Monday, March 10, 2008

Sathanur (Perambalur) : Embalmed by Nature

Sathanur: a tree that is as old as forever, says SOMA BASU


THIS RLT was devoted to the search of a tree. Not any old tree of course, but one that is believed to be 120,000,000 years old. I re-checked the number of zeros with the Geological Survey of India, even though a couple of zeros either added or taken out wouldn't really have made a difference. But you get the point, yes? Very, very old.

Of course, I almost never made it to my destination: Sathanur. The drive from Tiruchi to Ariyalur, particularly the 25 km stretch to Sathanur, is — to understate the point — not exactly a featherbed. And then the bumpy, spine-testing drive came to an abrupt halt because the road itself came to a sudden halt.

Hauling myself out, I began walking beside shepherds and along a muddy tract beside which children swung on ropes attached to trees and were busy fishing in small ponds. Smalls streams that cut across the pathway glistened under a kindly sun.

Having asked directions to the maram (tree) all the way, I reached a point where there was no longer a need to. There it was, its large trunk petrified and embedded in a group of rocks that were as old as eternity. As I walked to the spot, an old man, Murugesan, who has been guarding this rare remains of this conifer tree came running out with a key. He unlocked the iron gate to let me into an open compound, where it lies, measuring some 18 metres and looking like a sandy brown log of wood. The Geological Survey reported its existence in 1940 and it has been declared an asset with the entire areas surrounding it a protected geological monument.

Its history

The story goes that the sea, which lies about 100 km east of Sathanur today, was present in these parts. During this period — geologically classified as cretaceous — the sea abounded in a variety of marine animals, not wholly dissimilar to those that exist today. When they died, these animals sank to the bottom to be buried by sand and clay brought down by the rivers. Along with them, some trees that flourished on the coast or near the shore were also buried after being flushed in by the streams. In course of time, they were petrified, embalmed forever by Nature.

The tree is exposed to Nature, but Murugesan says he has not seen any change in its colour or composition for the past three decades.

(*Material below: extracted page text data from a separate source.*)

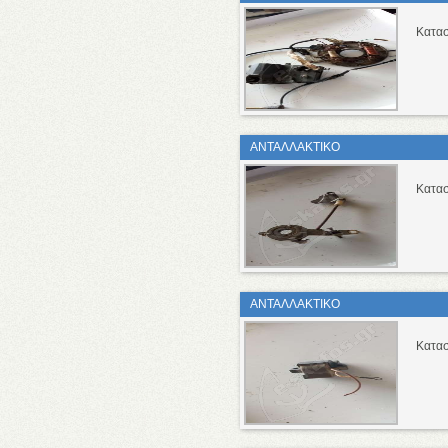
Κατασ
ΑΝΤΑΛΛΑΚΤΙΚΟ
Κατασ
ΑΝΤΑΛΛΑΚΤΙΚΟ
Κατασ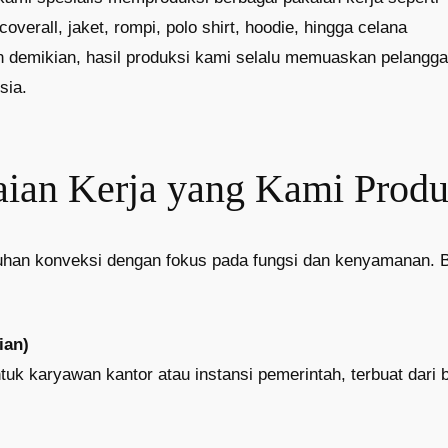
verall, jaket, rompi, polo shirt, hoodie, hingga celana
 demikian, hasil produksi kami selalu memuaskan pelangg
sia.
aian Kerja yang Kami Produ
han konveksi dengan fokus pada fungsi dan kenyamanan. Be
ian)
tuk karyawan kantor atau instansi pemerintah, terbuat dari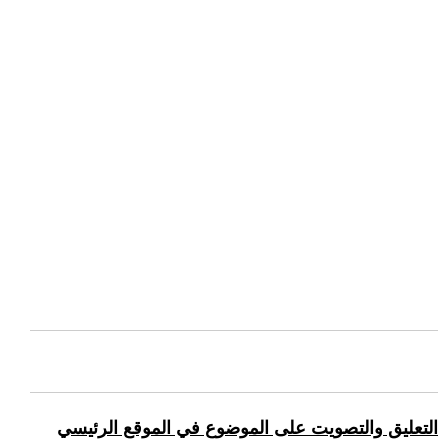
التعليق والتصويت على الموضوع في الموقع الرئيسي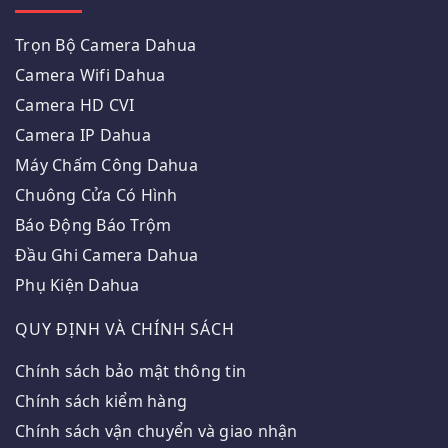
Trọn Bộ Camera Dahua
Camera Wifi Dahua
Camera HD CVI
Camera IP Dahua
Máy Chấm Công Dahua
Chuông Cửa Có Hình
Báo Động Báo Trộm
Đầu Ghi Camera Dahua
Phụ Kiện Dahua
QUY ĐỊNH VÀ CHÍNH SÁCH
Chính sách bảo mật thông tin
Chính sách kiểm hàng
Chính sách vận chuyển và giao nhận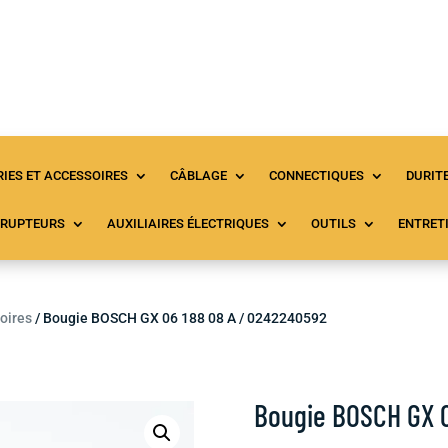
Accueil
Tous les produits
À propos
C
IES ET ACCESSOIRES
CÂBLAGE
CONNECTIQUES
DURIT
RRUPTEURS
AUXILIAIRES ÉLECTRIQUES
OUTILS
ENTRET
oires
/ Bougie BOSCH GX 06 188 08 A / 0242240592
Bougie BOSCH GX 0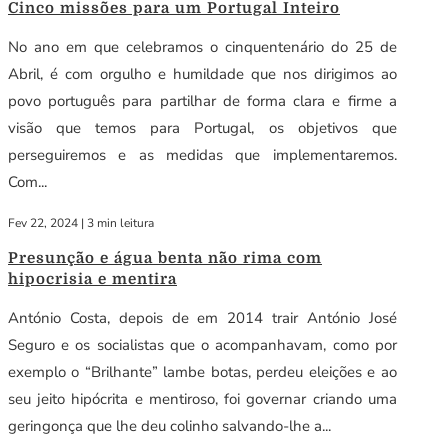
Cinco missões para um Portugal Inteiro
No ano em que celebramos o cinquentenário do 25 de
Abril, é com orgulho e humildade que nos dirigimos ao
povo português para partilhar de forma clara e firme a
visão que temos para Portugal, os objetivos que
perseguiremos e as medidas que implementaremos.
Com...
Fev 22, 2024
|
3 min leitura
Presunção e água benta não rima com
hipocrisia e mentira
António Costa, depois de em 2014 trair António José
Seguro e os socialistas que o acompanhavam, como por
exemplo o “Brilhante” lambe botas, perdeu eleições e ao
seu jeito hipócrita e mentiroso, foi governar criando uma
geringonça que lhe deu colinho salvando-lhe a...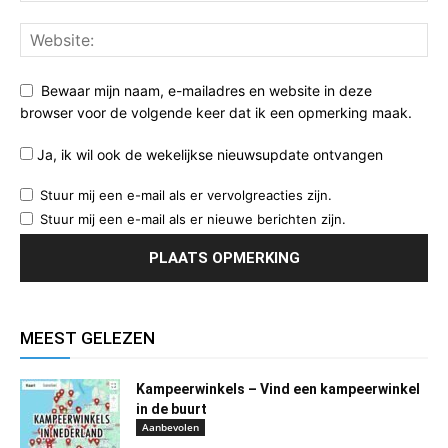
Bewaar mijn naam, e-mailadres en website in deze
browser voor de volgende keer dat ik een opmerking maak.
Ja, ik wil ook de wekelijkse nieuwsupdate ontvangen
Stuur mij een e-mail als er vervolgreacties zijn.
Stuur mij een e-mail als er nieuwe berichten zijn.
MEEST GELEZEN
Kampeerwinkels – Vind een kampeerwinkel
in de buurt
Aanbevolen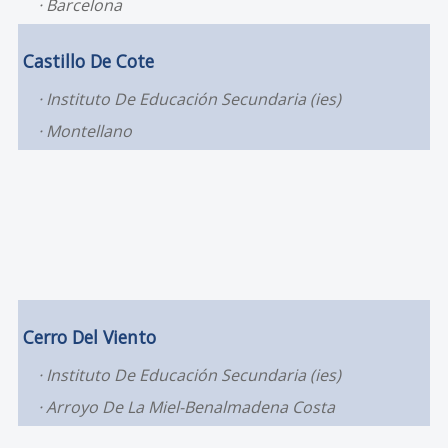
Barcelona
Castillo De Cote
Instituto De Educación Secundaria (ies)
Montellano
Cerro Del Viento
Instituto De Educación Secundaria (ies)
Arroyo De La Miel-Benalmadena Costa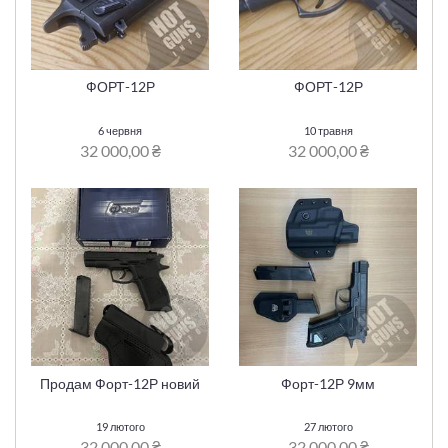
ФОРТ-12Р
ФОРТ-12Р
6 червня
10 травня
32 000,00 ₴
32 000,00 ₴
Продам Форт-12Р новий
Форт-12Р 9мм
19 лютого
27 лютого
32 000,00 ₴
32 000,00 ₴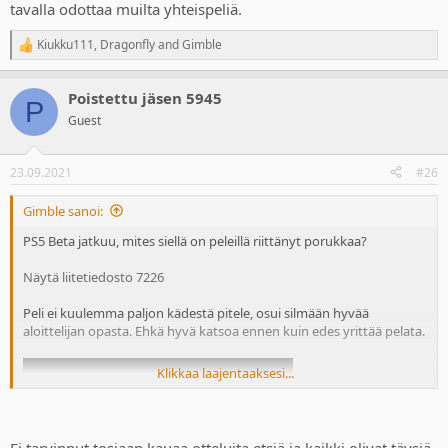
tavalla odottaa muilta yhteispeliä.
Kiukku111
,
Dragonfly
and
Gimble
R
e
a
Poistettu jäsen 5945
c
P
t
Guest
i
o
n
23.09.2021
#26
s
:
Gimble sanoi:
PS5 Beta jatkuu, mites siellä on peleillä riittänyt porukkaa?
Näytä liitetiedosto 7226
Peli ei kuulemma paljon kädestä pitele, osui silmään hyvää
aloittelijan opasta. Ehkä hyvä katsoa ennen kuin edes yrittää pelata.
Klikkaa laajentaaksesi...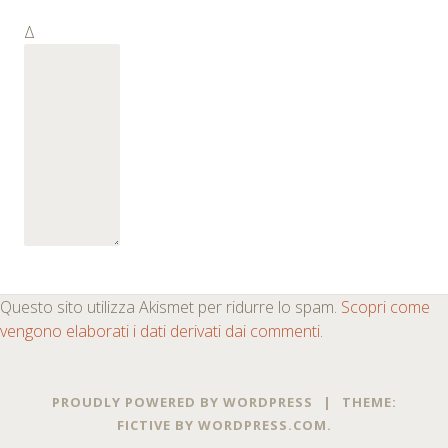
Δ
Questo sito utilizza Akismet per ridurre lo spam.
Scopri come
vengono elaborati i dati derivati dai commenti
.
PROUDLY POWERED BY WORDPRESS
|
THEME:
FICTIVE BY
WORDPRESS.COM
.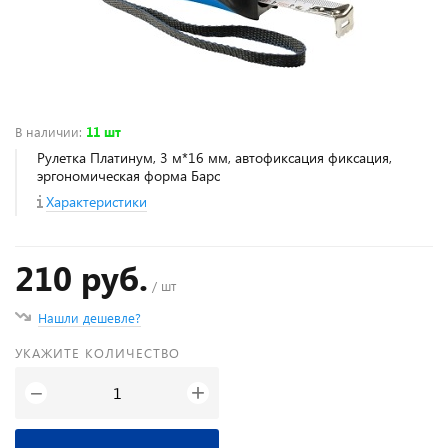
В наличии
:
11 шт
Рулетка Платинум, 3 м*16 мм, автофиксация фиксация,
эргономическая форма Барс
Характеристики
210 руб.
/ шт
Нашли дешевле?
УКАЖИТЕ КОЛИЧЕСТВО
+
−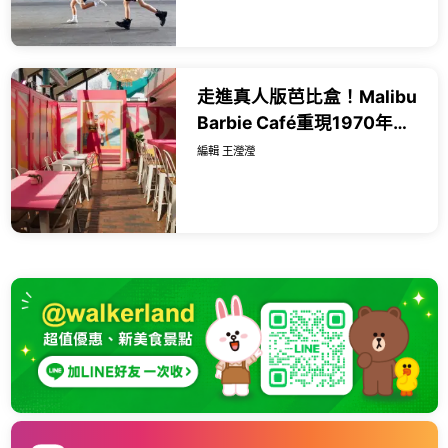
走進真人版芭比盒！Malibu
Barbie Café重現1970年代
復古加州海灘，粉色打卡
編輯 王瀅瀅
點、主題餐點超欠吃。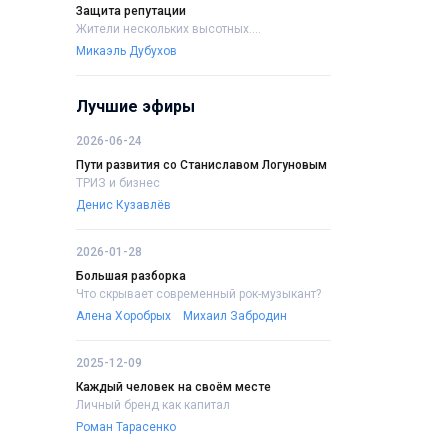
Защита репутации
Жители нескольких высотных....
Микаэль Дубухов
Лучшие эфиры
2026-06-24
Пути развития со Станиславом Логуновым
ТРИЗ и бизнес
Денис Кузавлёв
2026-01-28
Большая разборка
Что скрывает современный рок-музыкант?
Алена Хоробрых
Михаил Забродин
2025-12-09
Каждый человек на своём месте
Личный бренд как капитал
Роман Тарасенко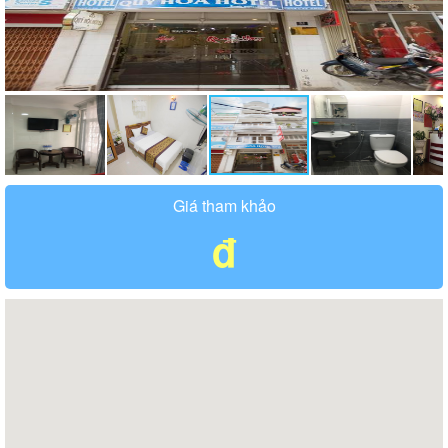
Giá tham khảo
đ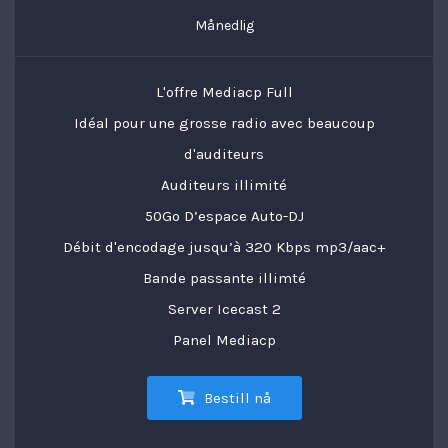
Månedlig
L'offre Mediacp Full
Idéal pour une grosse radio avec beaucoup
d'auditeurs
Auditeurs illimité
50Go D’espace Auto-DJ
Débit d'encodage jusqu’à 320 Kbps mp3/aac+
Bande passante illimté
Server Icecast 2
Panel Mediacp
Bestill nå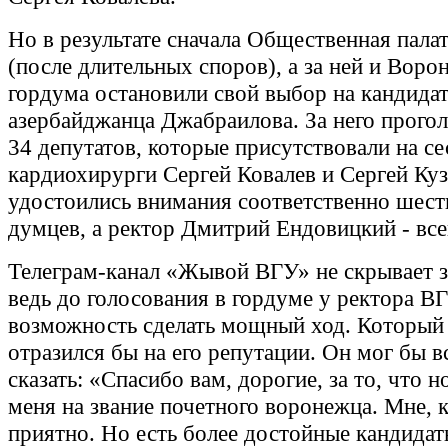
Но в результате сначала Общественная палат
(после длительных споров), а за ней и Воро
гордума остановили свой выбор на кандида
азербайджанца Джабраилова. За него прогол
34 депутатов, которые присутствовали на се
кардиохирурги Сергей Ковалев и Сергей Ку
удостоились внимания соответственно шест
думцев, а ректор Дмитрий Ендовицкий - все
Телеграм-канал «Жывой ВГУ» не скрывает з
ведь до голосования в гордуме у ректора В
возможность сделать мощный ход. Которы
отразился бы на его репутации. Он мог бы в
сказать: «Спасибо вам, дорогие, за то, что
меня на звание почетного воронежца. Мне, 
приятно. Но есть более достойные кандидат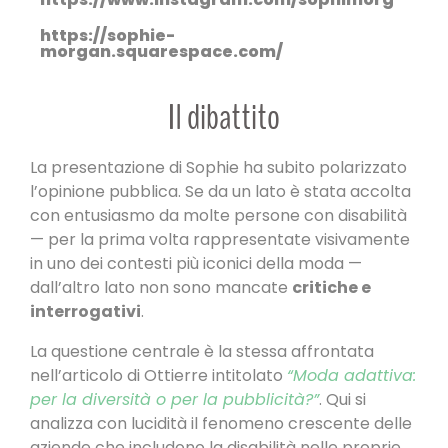
https://sophie-
morgan.squarespace.com/
Il dibattito
La presentazione di Sophie ha subito polarizzato
l’opinione pubblica. Se da un lato è stata accolta
con entusiasmo da molte persone con disabilità
— per la prima volta rappresentate visivamente
in uno dei contesti più iconici della moda —
dall’altro lato non sono mancate
critiche e
interrogativi
.
La questione centrale è la stessa affrontata
nell’articolo di Ottierre intitolato
“Moda adattiva:
per la diversità o per la pubblicità?”
. Qui si
analizza con lucidità il fenomeno crescente delle
aziende che includono la disabilità nelle proprie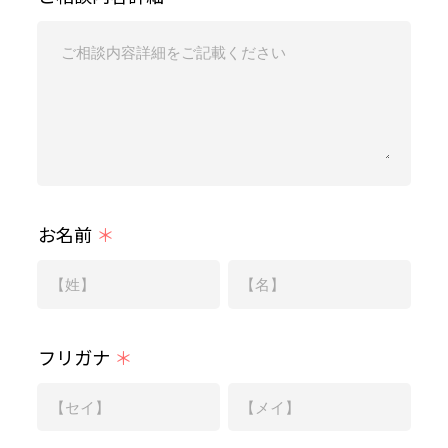
お名前
＊
フリガナ
＊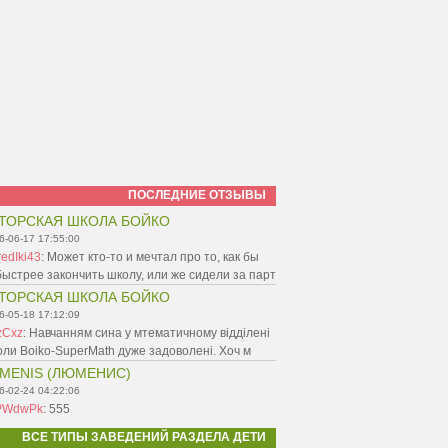
ПОСЛЕДНИЕ ОТЗЫВЫ
ТОРСКАЯ ШКОЛА БОЙКО
6-06-17 17:55:00
edIki43
:
Может кто-то и мечтал про то, как бы
ыстрее закончить школу, или же сидели за парт
ТОРСКАЯ ШКОЛА БОЙКО
6-05-18 17:12:09
zCxz
:
Навчанням сина у мтематичному відділені
ли Boiko-SuperMath дуже задоволені. Хоч м
MENIS (ЛЮМЕНИС)
6-02-24 04:22:06
PWdwPk
:
555
ВСЕ ТИПЫ ЗАВЕДЕНИЙ РАЗДЕЛА ДЕТИ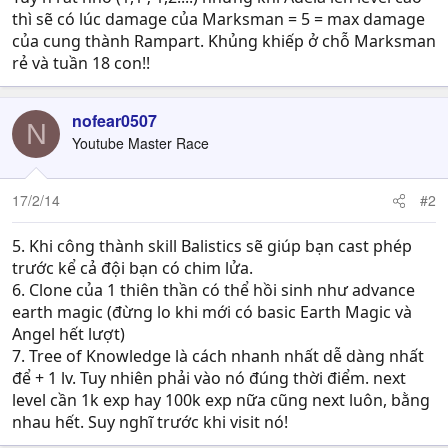
thì sẽ có lúc damage của Marksman = 5 = max damage
của cung thành Rampart. Khủng khiếp ở chỗ Marksman
rẻ và tuần 18 con!!
nofear0507
N
Youtube Master Race
17/2/14
#2
5. Khi công thành skill Balistics sẽ giúp bạn cast phép
trước kể cả đội bạn có chim lửa.
6. Clone của 1 thiên thần có thể hồi sinh như advance
earth magic (đừng lo khi mới có basic Earth Magic và
Angel hết lượt)
7. Tree of Knowledge là cách nhanh nhất dễ dàng nhất
để + 1 lv. Tuy nhiên phải vào nó đúng thời điểm. next
level cần 1k exp hay 100k exp nữa cũng next luôn, bằng
nhau hết. Suy nghĩ trước khi visit nó!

He doesn't receive many visitors barring the odd group of college students out on excursions. A tattered register maintains a record of the visitors over the years. The tree's caretaker thinks the Government should do more to make it an attraction. He suggests that if the surrounding areas are developed into a park, more people will come to look at it. This will also give local villagers an alternative source of income.

Fossil trees

The idea makes good sense. For, there are similar fossil trees in the area near Varagur, Anaipadi, Alundalippur and Sarada-Mangalam — all within a radius of 10 km. The entire area can be developed into an important geological site. Meanwhile, Murugesan's protective zeal ensures that no damage is done to the tree. He has another three years to go but hopes the department will extend his services if visitors write kind words in the guest book. I do this because of Sathanur, which turns out to be an atypical but interesting RLT. I do this also for the dedicated keeper of the tree.

How to get there

Sathanur may be reached via the Chennai-Tiruchi highway. Don't miss the left turn from Siruvachur Village, which leads to the maram.